Multimodal Architecture

This project should evolve as a shared platform plus multiple modality-specific applications, not as one giant website that tries to present tabular, text, image, and future modalities through a single product surface.

Use one repository or monorepo with a clear split between platform code and modality apps:

repo/
  packages/
    privsyn_platform/        # auth, storage, jobs, ownership, modality routing contracts
    privsyn_tabular/         # tabular library + CLI
    privsyn_text/            # text library + CLI
    privsyn_image/           # image library + CLI
  apps/
    tabular_web/            # tabular UI + API
    text_web/               # text UI + API
    image_web/              # image UI + API
    hub_web/                # optional landing page / submission gateway
  workers/
    tabular_worker/
    text_worker/
    image_worker/
  deploy/
    shared/
    tabular/
    text/
    image/

If you prefer multiple repositories instead of a monorepo, keep the same conceptual split:

  • one shared privsyn_platform package
  • one app/service per modality
  • one worker/runtime environment per modality

What Should Be Shared

Keep these in privsyn_platform:

  • authentication and SSO integration
  • job creation, polling, cancellation, and ownership rules
  • durable metadata and object storage
  • deployment-facing settings and runner contracts
  • modality routing contracts and submission metadata

What Should Stay Modality-Specific

Do not force these into the shared layer:

  • model loading and inference code
  • GPU/runtime dependencies
  • prompt or dataset schemas
  • evaluation metrics
  • frontend workflows and result presentation

Tabular, text, and image products can share a login shell and a job-history page, but the generation forms and result views should remain separate.

UI Recommendation

Do not put every modality into one dense workflow page.

Prefer:

  • tabular.example.edu
  • text.example.edu
  • image.example.edu

Optionally add a thin hub such as studio.example.edu that:

  • lets the user choose a modality
  • shows recent jobs across apps
  • routes to the correct product

Automatic Modality Detection

Automatic detection is useful as a fallback, but it should not be the only control path.

Recommended rule:

  1. If the caller explicitly declares a modality, trust it.
  2. Otherwise infer modality from file type, content type, or request schema.
  3. If inputs span multiple modalities, classify the request as multimodal.
  4. If inference is ambiguous, return unknown and ask the caller or UI to choose.
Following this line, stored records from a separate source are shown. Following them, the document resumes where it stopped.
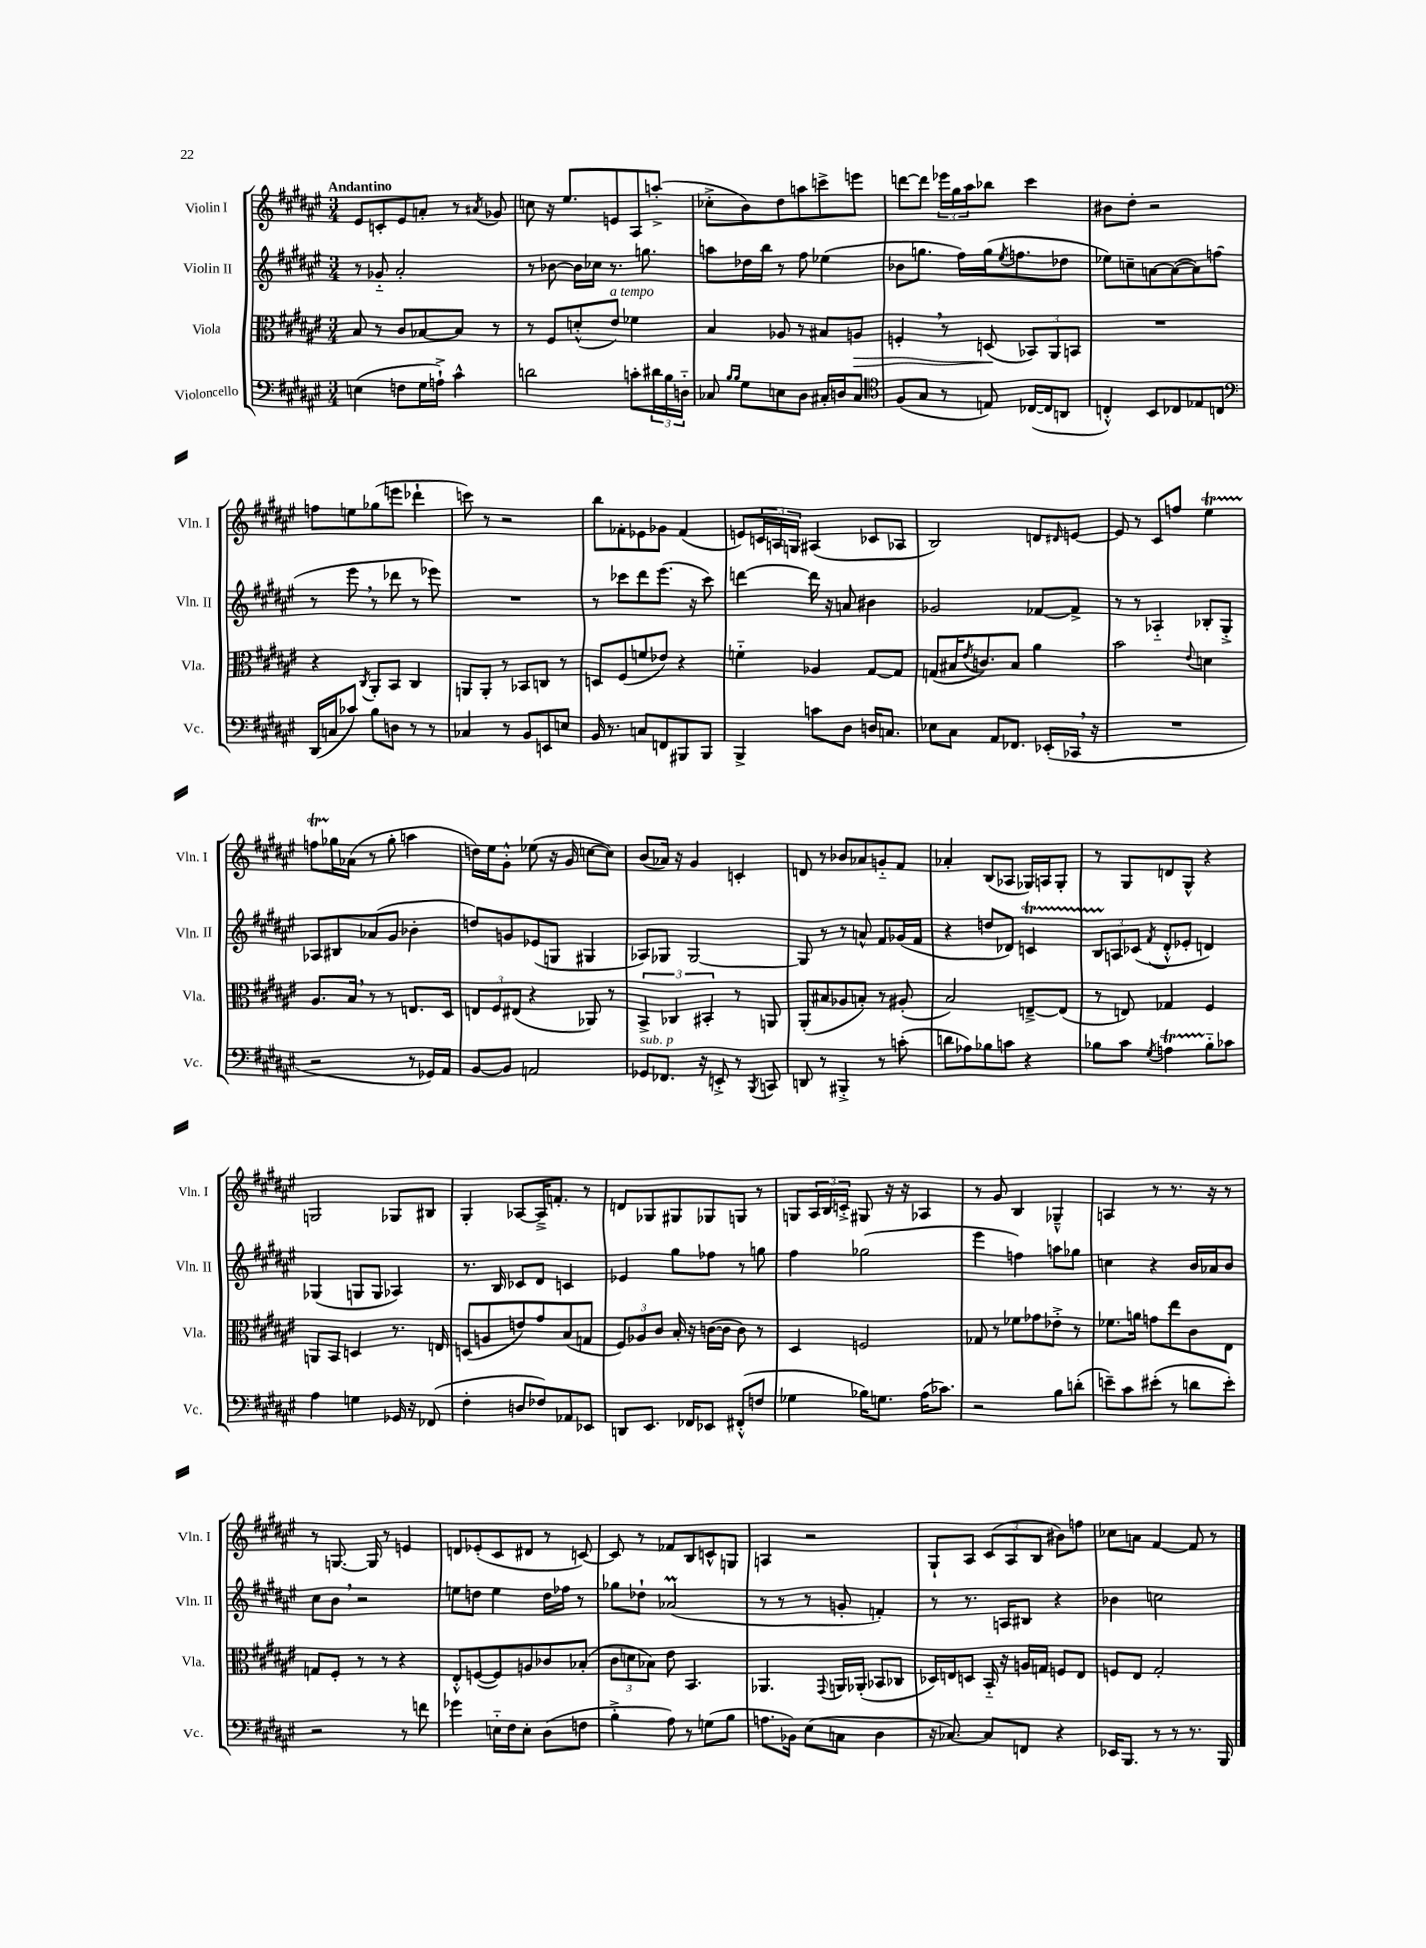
<<
\new StaffGroup <<
\new Staff = "s0" \with { instrumentName = "Violin I" shortInstrumentName = "Vln. I" } {
    \clef treble \key fis \major \numericTimeSignature \time 3/4 \tempo "Andantino"
    eis'8 c'8-. eis'8 a'8-. r8 \acciaccatura { ais'8 } ges'8 |
    c''8 r16 eis''8. e'8 ais8 a''8-.->( |
    ces''8-.-> b'8) dis''8 a''8 c'''8-> e'''8 |
    d'''8~ d'''8 \tuplet 3/2 { ees'''16 gis''16 ais''16 } bes''8 cis'''4 |
    bis'8 dis''8-. r2 |
    f''8 e''8 ges''8( e'''8 des'''4-! |
    c'''8) r8 r2 |
    b''8 fes'8-. ees'8 ges'8 fes'4( |
    e'8) \tuplet 3/2 { c'16 a16 g16 } ais4( ces'8 aes8 |
    b2) d'8 \grace { dis'16 } e'8~ |
    e'8 r8 cis'8 f''8 eis''4\startTrillSpan |
    f''8 ges''16\stopTrillSpan aes'16( r8 ges''8-. a''4 |
    d''16) eis''16 gis'8-.-^ ees''8( r16 gis'16 c''8~ c''8) |
    b'8( aes'16) r16 gis'4 c'4-. |
    d'8 r8 bes'8 aes'8 g'8-_ fis'8 |
    aes'4-. b8( aes8 ges16) a16 ges8-. |
    r8 gis8 d'8 gis8-^ r4 |
    g2 ges8 bis8 |
    gis4-. aes8~ aes16---> f'8.-. r8 |
    d'8 ges8 gis8 ges8 g8 r8 |
    g8 \tuplet 3/2 { ais16 b16 c'16-.-> } gis8 r16 r16 aes4 |
    r8 gis'8 b4 ges4---^ |
    a4 r8 r8. r16 r8 |
    r8 g8.~ g16 r8 e'4 |
    d'8 ees'8-.( cis'8 dis'8 r8 c'8~) |
    c'8 r8 fes'8 b8 c'8-^ g8 |
    a4 r2 |
    gis8-! ais8 \tuplet 3/2 { cis'8( ais8 b8 } bis'8) f''8 |
    ces''8 a'8 fis'4~ fis'8 r8 \bar "|." |
}
\new Staff = "s1" \with { instrumentName = "Violin II" shortInstrumentName = "Vln. II" } {
    \clef treble \key fis \major \numericTimeSignature \time 3/4
    r8 ges'8-_ ais'2-. |
    r8 bes'8~ bes'16 ces''16 r8. g''8. |
    a''8 des''16 b''16 r8 fis''8 ees''4( |
    bes'8 g''8. fis''16) g''16( \acciaccatura { eis''8 } f''8. des''8 |
    ees''8) c''8-- a'8~ a'8~( a'8) f''8( |
    r8 eis'''8 \breathe r8 des'''8 r8 ees'''8) |
    R2. |
    r8 ces'''8 dis'''8 eis'''8.( r16 ces'''8) |
    d'''4~ d'''16 r16 a'8 bis'4 |
    ges'2 fes'8~ fes'8-> |
    r8 r8 aes4-_ bes8-. gis8-.-> |
    aes8 bis8 aes'8( gis'8 bes'4-. |
    d''8) g'8 ees'8( g8 gis4 |
    aes8) ges8 ges2~ |
    ges8 r8 r8 a'8-^ fis'8 ges'16( fis'16 |
    r4 d''8 des'8) c'4\startTrillSpan |
    \tuplet 3/2 { b8 a8\stopTrillSpan ces'8( } \acciaccatura { fis'8 } dis'8-.-^ ees'8-. d'4) |
    ges4( g8 g8 aes4) |
    r8. b16 ces'8 dis'8 c'4 |
    ees'4 gis''8 fes''8 r8 g''8 |
    fis''4 ges''2( |
    eis'''4 f''4) a''8 ges''8 |
    c''4 r4 b'16 aes'16 b'8 |
    cis''8 b'8 \breathe r2 |
    e''8 d''8 e''4 d''16 fes''16 r8 |
    ges''8 des''8-! aes'2\prall( |
    r8 r8 r8 g'8-. f'4-.) |
    r8 r8. a16 bis8 r4 |
    bes'4 c''2 \bar "|." |
}
\new Staff = "s2" \with { instrumentName = "Viola" shortInstrumentName = "Vla." } {
    \clef alto \key fis \major \numericTimeSignature \time 3/4
    b8 r8 cis'8 bes8~ bes8 r8 |
    r8 fis8 d'8-.-^( eis'8^\markup { \italic "a tempo" }) fes'4 |
    b4 aes8 r8 bis8 a8\> |
    f4-. \breathe r8 d8\!( \tuplet 3/2 { bes,8) ais,8 b,8 } |
    R2. |
    r4 \acciaccatura { cis8 } ais,8-. b,8 cis4 |
    a,8 a,8-. r8 bes,8 c8 r8 |
    d8 fis8( f'8 ees'8) r4 |
    f'4-_ aes4 gis8~ gis8 |
    g8( bis16 \acciaccatura { eis'8 } c'8.) bis8 ais'4 |
    b'2 \appoggiatura { eis'8 } d'4 |
    ais8. b16 \breathe r8 r8 e8. dis16 |
    \tuplet 3/2 { e8 fis8 eis8( } r4 aes,8) r8 |
    \tuplet 3/2 { b,4-> ces4 bis,4-. } r8 a,8 |
    ais,8-.( bis8 aes8 b8-.) r8 ais8-.( |
    b2) e8~---> e8( |
    r8 e8) ges4 fis4 |
    a,8 b,8 d4 r8. e16 |
    d8( a8 e'8) gis'8 b8( g8 |
    \tuplet 3/2 { fis8) aes8 cis'8 } b16-. r16 c'16~( c'16 c'8) r8 |
    dis4 f2 |
    ges8 r8 fes'8 ges'8 ees'8-.-> r8 |
    fes'8. a'16 g'8 eis''8 cis'8 eis8 |
    g8 fis8-. r8 r8 r4 |
    eis8-.-^ f8~( f8) a8 ces'8 bes8-.( |
    \tuplet 3/2 { cis'8 d'8 bes8) } eis'8 b,4. |
    aes,4. \appoggiatura { gis,8 } a,16 aes,16-.( bes,8 ces8 |
    des16) e16 d8 b,16-_ r16 a16 g16 f8 e8 |
    f8 eis8 gis2-. \bar "|." |
}
\new Staff = "s3" \with { instrumentName = "Violoncello" shortInstrumentName = "Vc." } {
    \clef bass \key fis \major \numericTimeSignature \time 3/4
    e4( f8 gis16 a16-!->) cis'4-^ |
    d'2 c'8-. \tuplet 3/2 { dis'16 b16 d16-_ } |
    ces8 \grace { b16 b16 } gis8 e8 dis8 cis16-. d16 cis8 |
    \clef tenor fis8( gis8 r8 e8) ces16~( ces16 a,8 |
    c4-.-^) b,8 ces8 ees8 c8 |
    \clef bass dis,16( c16 ces'8) b8 d8 r8 r8 |
    ces4 r8 b,8 e,8 e8 |
    b,16 r8. c8 f,8 bis,,8 bis,,8 |
    b,,4-> c'8 dis8 d16 c8. |
    ees8 cis8 ais,8 fes,8. ees,16-.( ces,16 \breathe r16 |
    R2. |
    r2 r8 ges,16) ais,16 |
    b,8~ b,8 a,2 |
    ges,8^\markup { \italic "sub. p" } fes,8. r16 e,8-.-> r8 \acciaccatura { b,,8 } c,8 |
    d,8 r8 bis,,4-.-> r8 c'8-.( |
    d'8 aes8) bes8 c'8 r4 |
    bes8 cis'8 \acciaccatura { gis8 } a4\startTrillSpan bes8-_\stopTrillSpan ces'8 |
    ais4 g4 ges,16 r16 fes,8( |
    fis4-. d8 fes8) aes,8 ees,8 |
    d,8 eis,8. fes,16 ees,8 fis,8-.-^( f8 |
    ges4 bes16) g8. ais16( ces'8.) |
    r2 b8 d'8-.( |
    e'8--) cis'8 eis'8-.( r8 d'8 eis'8-.) |
    r2 r8 f'8 |
    ges'4 e16-_ fis16 e8-. dis8( f8 |
    b4-.-> ais8) r8 g8( b8 |
    a8. bes,16) eis8( c8 dis4 |
    r16 ces8.~) ces8 f,8 r4 |
    ees,16 b,,8. r8 r8 r8. b,,16 \bar "|." |
}
>>
>>
\layout { \context { \Score \remove "Bar_number_engraver" } }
The shared package now includes a starter contract in privsyn_platform.modality with:

  • Modality
  • InputDescriptor
  • infer_input_modality(...)
  • detect_modality(...)

This is enough to support a future hub or gateway without prematurely coupling all apps together.

Gateway Pattern

If you want a single submission endpoint later, make it a router, not a monolith.

Example flow:

  1. Client submits files and optional declared modality to hub_web.
  2. hub_web uses privsyn_platform.modality.detect_modality(...).
  3. The gateway creates a platform-level job record.
  4. The request is forwarded to the correct modality app or worker backend.
  5. Status and ownership stay consistent because they all use the same platform contracts.
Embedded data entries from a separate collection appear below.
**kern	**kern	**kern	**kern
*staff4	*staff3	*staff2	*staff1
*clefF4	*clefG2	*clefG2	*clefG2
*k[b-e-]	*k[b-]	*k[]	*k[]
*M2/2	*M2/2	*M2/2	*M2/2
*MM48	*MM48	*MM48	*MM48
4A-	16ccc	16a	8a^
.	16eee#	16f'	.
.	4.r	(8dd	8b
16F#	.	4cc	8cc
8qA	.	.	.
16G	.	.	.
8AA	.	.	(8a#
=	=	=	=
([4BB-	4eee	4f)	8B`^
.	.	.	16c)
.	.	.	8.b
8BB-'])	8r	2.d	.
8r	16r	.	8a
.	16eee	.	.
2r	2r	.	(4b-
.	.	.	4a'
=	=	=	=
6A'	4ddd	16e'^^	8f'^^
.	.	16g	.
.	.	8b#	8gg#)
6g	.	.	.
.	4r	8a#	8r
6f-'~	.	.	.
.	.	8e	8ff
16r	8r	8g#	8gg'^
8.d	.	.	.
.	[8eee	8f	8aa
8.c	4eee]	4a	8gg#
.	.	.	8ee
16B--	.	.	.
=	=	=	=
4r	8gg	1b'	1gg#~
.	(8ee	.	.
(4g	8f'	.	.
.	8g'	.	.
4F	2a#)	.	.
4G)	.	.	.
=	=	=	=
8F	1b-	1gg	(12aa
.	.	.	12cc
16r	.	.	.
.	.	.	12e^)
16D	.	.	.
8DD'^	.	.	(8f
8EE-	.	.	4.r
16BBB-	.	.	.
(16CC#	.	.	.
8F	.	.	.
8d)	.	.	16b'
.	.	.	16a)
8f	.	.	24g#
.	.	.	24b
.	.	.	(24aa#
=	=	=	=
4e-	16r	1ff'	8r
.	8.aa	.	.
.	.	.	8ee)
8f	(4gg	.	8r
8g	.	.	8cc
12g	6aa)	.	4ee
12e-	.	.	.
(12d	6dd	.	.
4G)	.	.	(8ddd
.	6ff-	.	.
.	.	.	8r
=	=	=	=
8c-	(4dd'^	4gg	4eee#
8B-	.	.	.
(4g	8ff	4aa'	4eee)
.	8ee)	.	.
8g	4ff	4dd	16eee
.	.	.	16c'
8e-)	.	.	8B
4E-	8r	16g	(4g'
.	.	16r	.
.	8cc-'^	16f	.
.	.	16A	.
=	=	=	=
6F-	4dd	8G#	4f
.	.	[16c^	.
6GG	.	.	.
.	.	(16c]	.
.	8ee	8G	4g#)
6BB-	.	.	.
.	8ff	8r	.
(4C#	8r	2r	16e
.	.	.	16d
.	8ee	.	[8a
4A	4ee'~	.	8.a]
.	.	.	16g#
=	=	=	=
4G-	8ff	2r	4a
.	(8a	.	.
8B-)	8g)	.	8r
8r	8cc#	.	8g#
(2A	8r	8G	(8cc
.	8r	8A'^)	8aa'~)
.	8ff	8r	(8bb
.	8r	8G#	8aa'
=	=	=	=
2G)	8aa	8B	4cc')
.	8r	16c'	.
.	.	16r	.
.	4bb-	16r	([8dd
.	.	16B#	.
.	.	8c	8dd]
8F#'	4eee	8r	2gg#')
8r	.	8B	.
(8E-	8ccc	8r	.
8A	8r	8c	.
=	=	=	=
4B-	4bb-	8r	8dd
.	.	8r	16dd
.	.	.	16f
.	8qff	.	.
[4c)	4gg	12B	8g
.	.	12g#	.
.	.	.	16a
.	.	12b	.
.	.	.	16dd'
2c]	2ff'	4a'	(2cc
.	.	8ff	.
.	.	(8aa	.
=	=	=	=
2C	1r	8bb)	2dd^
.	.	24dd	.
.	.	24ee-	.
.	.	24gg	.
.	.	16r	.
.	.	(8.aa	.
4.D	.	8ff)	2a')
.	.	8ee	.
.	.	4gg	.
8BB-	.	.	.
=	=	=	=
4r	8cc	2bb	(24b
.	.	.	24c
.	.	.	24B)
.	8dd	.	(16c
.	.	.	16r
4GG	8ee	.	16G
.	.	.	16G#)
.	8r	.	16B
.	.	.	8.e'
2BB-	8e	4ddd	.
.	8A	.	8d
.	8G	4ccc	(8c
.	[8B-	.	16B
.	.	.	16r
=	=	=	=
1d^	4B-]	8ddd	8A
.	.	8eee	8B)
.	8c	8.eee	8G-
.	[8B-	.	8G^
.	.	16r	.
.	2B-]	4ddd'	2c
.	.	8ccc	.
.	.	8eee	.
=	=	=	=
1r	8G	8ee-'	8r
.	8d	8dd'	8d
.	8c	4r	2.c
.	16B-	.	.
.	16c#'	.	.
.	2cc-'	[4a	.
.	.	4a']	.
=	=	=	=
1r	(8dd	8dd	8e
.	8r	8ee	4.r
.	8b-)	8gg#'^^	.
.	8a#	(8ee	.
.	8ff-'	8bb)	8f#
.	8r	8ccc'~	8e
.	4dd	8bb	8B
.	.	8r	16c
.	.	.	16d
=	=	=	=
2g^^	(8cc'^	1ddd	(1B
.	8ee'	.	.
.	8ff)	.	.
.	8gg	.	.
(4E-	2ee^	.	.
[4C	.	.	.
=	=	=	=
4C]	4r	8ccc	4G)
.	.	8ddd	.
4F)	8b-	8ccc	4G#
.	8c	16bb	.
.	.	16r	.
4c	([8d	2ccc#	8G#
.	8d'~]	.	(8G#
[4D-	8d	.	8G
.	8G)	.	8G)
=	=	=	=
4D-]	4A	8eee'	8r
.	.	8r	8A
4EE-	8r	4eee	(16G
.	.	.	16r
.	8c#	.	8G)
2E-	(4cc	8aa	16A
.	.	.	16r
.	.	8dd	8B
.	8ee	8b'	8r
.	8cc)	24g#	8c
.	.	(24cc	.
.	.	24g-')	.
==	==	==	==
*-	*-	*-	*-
That keeps the user-facing entry unified while still allowing:

  • different runtime images
  • different model dependencies
  • different GPU/CPU scheduling
  • different result UIs

Practical Next Step

When a new modality project starts:

  1. Build its library/CLI first.
  2. Reuse privsyn_platform for auth, jobs, storage, and ownership.
  3. Create a separate web app only if that modality needs one.
  4. Add the modality to a hub only after the standalone app works well.